Zusammengefasst zeigt diese organisationssoziologische Analyse, dass eine Fokussierung auf Leistung nicht nur zu besseren Ergebnissen, sondern auch zu einer gesünderen, innovativeren und produktiveren Arbeitskultur führen kann. Weiterhin unterstreicht der Beitrag, dass Leistung ein komplexes Phänomen ist, das sich aus der strukturellen Beschaffenheit der Organisation, den dort üblichen Praktiken und Routinen, dem konkreten Handeln der Individuen, den verborgenen Macht- und Entscheidungsverhältnissen sowie dem Feld, in dem die Organisation operiert, ergibt und nicht so einfach auf einzelne (un)motivierte Individuen heruntergebrochen werden kann.

Zum Schluss noch eine Übersicht über weiterführende Literatur, an der sich dieser Beitrag orientiert.

Antonovsky, Aaron. 1987. Unraveling the mystery of health. How people manage stress and stay well. San Francisco: Jossey-Bass.

Bourdieu, Pierre. 1990. The Logic of Practice. Stanford: Stanford University Press.

Bourdieu, Pierre. 2015. Die verborgenen Mechanismen der Macht. Hamburg: VSA: Verlag.

Emirbayer, Mustafa, und Victoria Johnson. 2008. Bourdieu and organizational analysis.

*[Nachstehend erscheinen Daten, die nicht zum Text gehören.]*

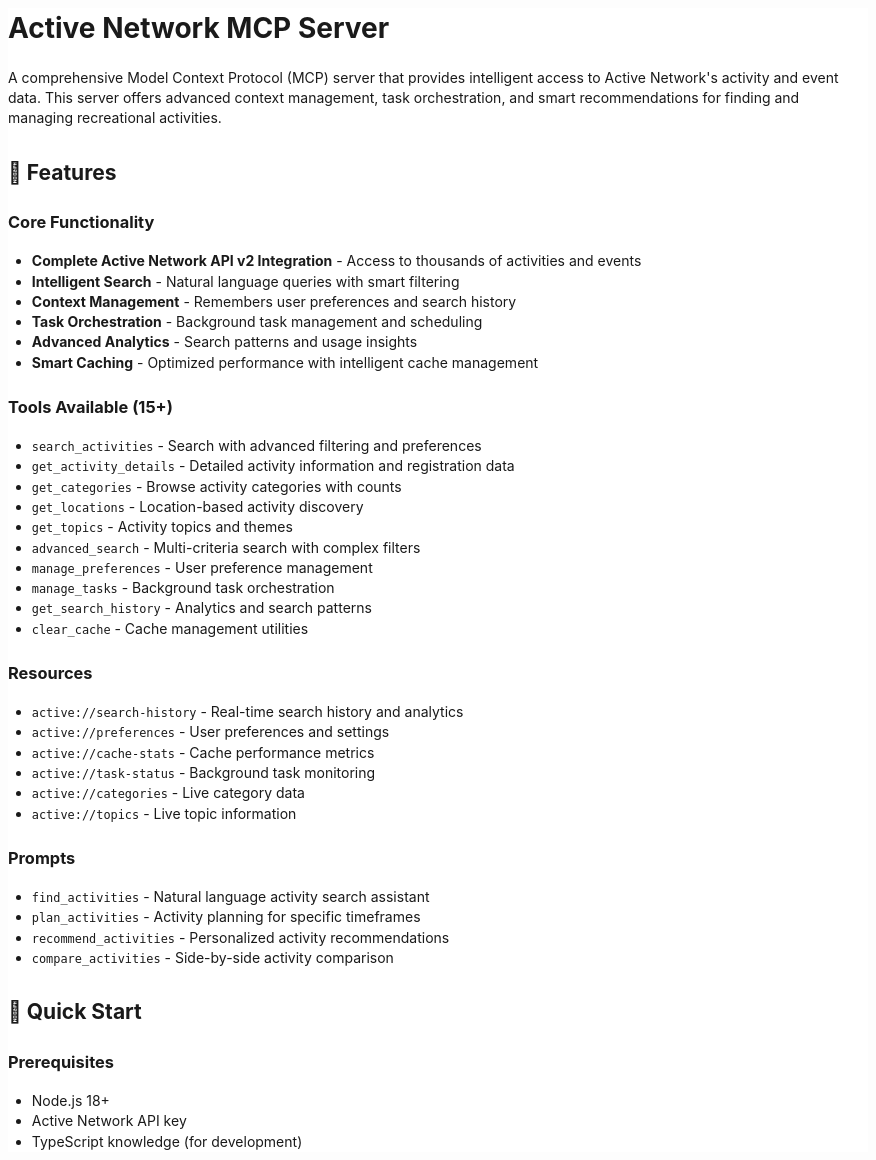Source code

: # Active Network MCP Server

A comprehensive Model Context Protocol (MCP) server that provides intelligent access to Active Network's activity and event data. This server offers advanced context management, task orchestration, and smart recommendations for finding and managing recreational activities.

## 🌟 Features

### Core Functionality
- **Complete Active Network API v2 Integration** - Access to thousands of activities and events
- **Intelligent Search** - Natural language queries with smart filtering
- **Context Management** - Remembers user preferences and search history
- **Task Orchestration** - Background task management and scheduling
- **Advanced Analytics** - Search patterns and usage insights
- **Smart Caching** - Optimized performance with intelligent cache management

### Tools Available (15+)
- `search_activities` - Search with advanced filtering and preferences
- `get_activity_details` - Detailed activity information and registration data
- `get_categories` - Browse activity categories with counts
- `get_locations` - Location-based activity discovery
- `get_topics` - Activity topics and themes
- `advanced_search` - Multi-criteria search with complex filters
- `manage_preferences` - User preference management
- `manage_tasks` - Background task orchestration
- `get_search_history` - Analytics and search patterns
- `clear_cache` - Cache management utilities

### Resources
- `active://search-history` - Real-time search history and analytics
- `active://preferences` - User preferences and settings
- `active://cache-stats` - Cache performance metrics
- `active://task-status` - Background task monitoring
- `active://categories` - Live category data
- `active://topics` - Live topic information

### Prompts
- `find_activities` - Natural language activity search assistant
- `plan_activities` - Activity planning for specific timeframes
- `recommend_activities` - Personalized activity recommendations
- `compare_activities` - Side-by-side activity comparison

## 🚀 Quick Start

### Prerequisites
- Node.js 18+ 
- Active Network API key
- TypeScript knowledge (for development)
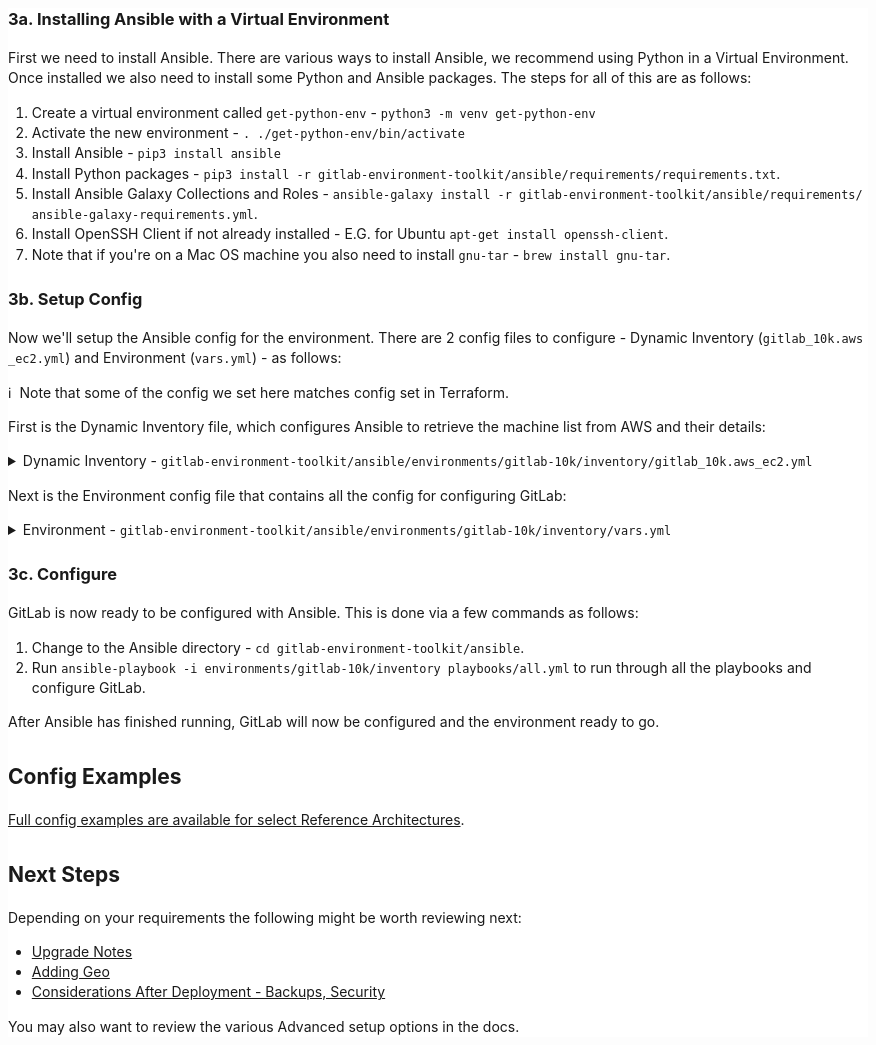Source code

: ### 3a. Installing Ansible with a Virtual Environment

First we need to install Ansible. There are various ways to install Ansible, we recommend using Python in a Virtual Environment. Once installed we also need to install some Python and Ansible packages. The steps for all of this are as follows:

1. Create a virtual environment called `get-python-env` - `python3 -m venv get-python-env`
1. Activate the new environment - `. ./get-python-env/bin/activate`
1. Install Ansible - `pip3 install ansible`
1. Install Python packages - `pip3 install -r gitlab-environment-toolkit/ansible/requirements/requirements.txt`.
1. Install Ansible Galaxy Collections and Roles - `ansible-galaxy install -r gitlab-environment-toolkit/ansible/requirements/ansible-galaxy-requirements.yml`.
1. Install OpenSSH Client if not already installed - E.G. for Ubuntu `apt-get install openssh-client`.
1. Note that if you're on a Mac OS machine you also need to install `gnu-tar` - `brew install gnu-tar`.

### 3b. Setup Config

Now we'll setup the Ansible config for the environment. There are 2 config files to configure - Dynamic Inventory (`gitlab_10k.aws_ec2.yml`) and Environment (`vars.yml`) - as follows:

:information_source:&nbsp; Note that some of the config we set here matches config set in Terraform.

First is the Dynamic Inventory file, which configures Ansible to retrieve the machine list from AWS and their details:

<details><summary>Dynamic Inventory - <code>gitlab-environment-toolkit/ansible/environments/gitlab-10k/inventory/gitlab_10k.aws_ec2.yml</code></summary></details>

Next is the Environment config file that contains all the config for configuring GitLab:

<details><summary>Environment - <code>gitlab-environment-toolkit/ansible/environments/gitlab-10k/inventory/vars.yml</code></summary></details>

### 3c. Configure

GitLab is now ready to be configured with Ansible. This is done via a few commands as follows:

1. Change to the Ansible directory - `cd gitlab-environment-toolkit/ansible`.
1. Run `ansible-playbook -i environments/gitlab-10k/inventory playbooks/all.yml` to run through all the playbooks and configure GitLab.

After Ansible has finished running, GitLab will now be configured and the environment ready to go.

## Config Examples

[Full config examples are available for select Reference Architectures](../examples).

## Next Steps

Depending on your requirements the following might be worth reviewing next:

- [Upgrade Notes](environment_upgrades.md)
- [Adding Geo](environment_advanced_geo.md)
- [Considerations After Deployment - Backups, Security](environment_post_considerations.md)

You may also want to review the various Advanced setup options in the docs.
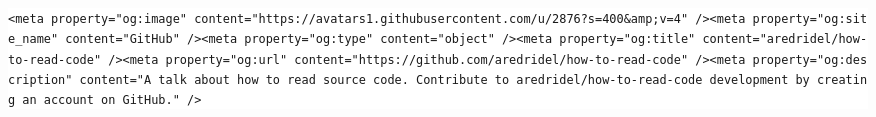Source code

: 





<!DOCTYPE html>
<html lang="en">
  <head>
    <meta charset="utf-8">
  <link rel="dns-prefetch" href="https://assets-cdn.github.com">
  <link rel="dns-prefetch" href="https://avatars0.githubusercontent.com">
  <link rel="dns-prefetch" href="https://avatars1.githubusercontent.com">
  <link rel="dns-prefetch" href="https://avatars2.githubusercontent.com">
  <link rel="dns-prefetch" href="https://avatars3.githubusercontent.com">
  <link rel="dns-prefetch" href="https://github-cloud.s3.amazonaws.com">
  <link rel="dns-prefetch" href="https://user-images.githubusercontent.com/">



  <link crossorigin="anonymous" media="all" integrity="sha512-FCg44VGg5ax/5MpZ8otwiPE+/tG1/Sq67mKkl6agbqgoScZtJyXhQSFQMIJfOHMZZ+yXDINb8nEiws60SiLohg==" rel="stylesheet" href="https://assets-cdn.github.com/assets/frameworks-5aa6d9885579bb2359f66266aee26f3b.css" />
  <link crossorigin="anonymous" media="all" integrity="sha512-+/hqp+gOyKak+oOrmncIDqvw8rgk69e9HtwA/O+2PG25IJgS6L+sciem4Dqu4L77m8UaEYWxYhXeRhxzzaDk3Q==" rel="stylesheet" href="https://assets-cdn.github.com/assets/github-2bf9c5ab90af2104656120603fa7ae6a.css" />
  
  
  <link crossorigin="anonymous" media="all" integrity="sha512-E5+zFFBnEQXXps9ieNpzSUgN31FS1ZOYDzZM5E3r76jqHW8BhrYO8haxfx+cWTmvHb3aMzOHd33+lpo9LKEGMw==" rel="stylesheet" href="https://assets-cdn.github.com/assets/site-6ad63d41698318191bd9870787a0a634.css" />
  

  <meta name="viewport" content="width=device-width">
  
  <title>how-to-read-code/how-to-read-code.md at master · aredridel/how-to-read-code · GitHub</title>
    <meta name="description" content="A talk about how to read source code. Contribute to aredridel/how-to-read-code development by creating an account on GitHub.">
    <link rel="search" type="application/opensearchdescription+xml" href="/opensearch.xml" title="GitHub">
  <link rel="fluid-icon" href="https://github.com/fluidicon.png" title="GitHub">
  <meta property="fb:app_id" content="1401488693436528">

    
    <meta property="og:image" content="https://avatars1.githubusercontent.com/u/2876?s=400&amp;v=4" /><meta property="og:site_name" content="GitHub" /><meta property="og:type" content="object" /><meta property="og:title" content="aredridel/how-to-read-code" /><meta property="og:url" content="https://github.com/aredridel/how-to-read-code" /><meta property="og:description" content="A talk about how to read source code. Contribute to aredridel/how-to-read-code development by creating an account on GitHub." />

  <link rel="assets" href="https://assets-cdn.github.com/">
  
  <meta name="pjax-timeout" content="1000">
  
  <meta name="request-id" content="9652:20C8:788017:9F8B47:5BC1C5B5" data-pjax-transient>


  

  <meta name="selected-link" value="repo_source" data-pjax-transient>
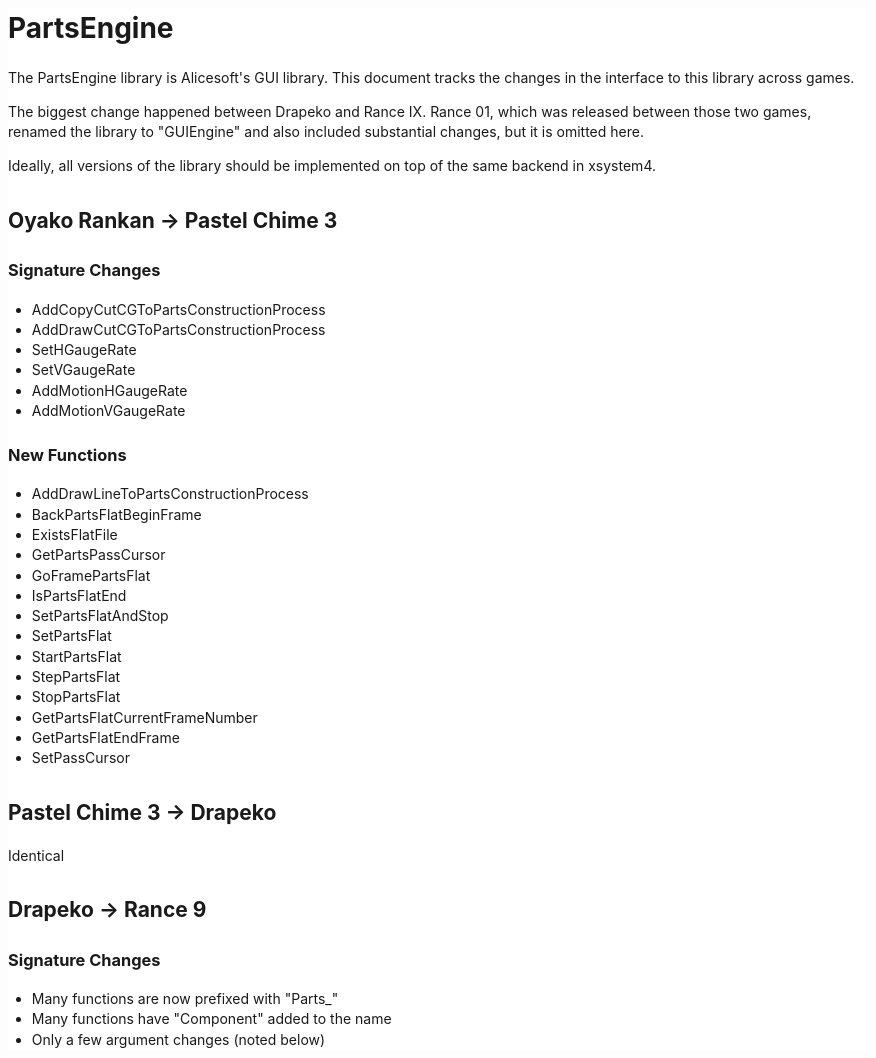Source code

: PartsEngine
=============

The PartsEngine library is Alicesoft's GUI library. This document tracks the changes in the
interface to this library across games.

The biggest change happened between Drapeko and Rance IX. Rance 01, which was released between
those two games, renamed the library to "GUIEngine" and also included substantial changes, but
it is omitted here.

Ideally, all versions of the library should be implemented on top of the same backend in
xsystem4.

## Oyako Rankan -> Pastel Chime 3

### Signature Changes

* AddCopyCutCGToPartsConstructionProcess
* AddDrawCutCGToPartsConstructionProcess
* SetHGaugeRate
* SetVGaugeRate
* AddMotionHGaugeRate
* AddMotionVGaugeRate

### New Functions

* AddDrawLineToPartsConstructionProcess
* BackPartsFlatBeginFrame
* ExistsFlatFile
* GetPartsPassCursor
* GoFramePartsFlat
* IsPartsFlatEnd
* SetPartsFlatAndStop
* SetPartsFlat
* StartPartsFlat
* StepPartsFlat
* StopPartsFlat
* GetPartsFlatCurrentFrameNumber
* GetPartsFlatEndFrame
* SetPassCursor

## Pastel Chime 3 -> Drapeko

Identical

## Drapeko -> Rance 9

### Signature Changes

* Many functions are now prefixed with "Parts_"
* Many functions have "Component" added to the name
* Only a few argument changes (noted below)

Theory and Society 37: 1–44.

Houben, Daniel. 2022. Die verborgenen Mechanismen der Governance. Zur kulturellen und praktischen Bedingtheit organisationaler (Re-)Produktion. Wiesbaden: Springer VS.

Mittelmark, Maurice et al., Hrsg. 2022. The Handbook of Salutogenesis. Wiesbaden: Springer.

Robinson, Sarah, Jette Ernst, Ole Jacob Thomassen, und Kristian Larsen. 2022. Introduction: Taking Bourdieu further into studies of Organizations and Management. In Pierre Bourdieu in Studies of Organization and Management. Societal Change and Transforming Fields, Hrsg. Sarah Robinson, Jette Ernst, Kristian Larsen und Ole Jacob Thomassen, 1–19. Routledge.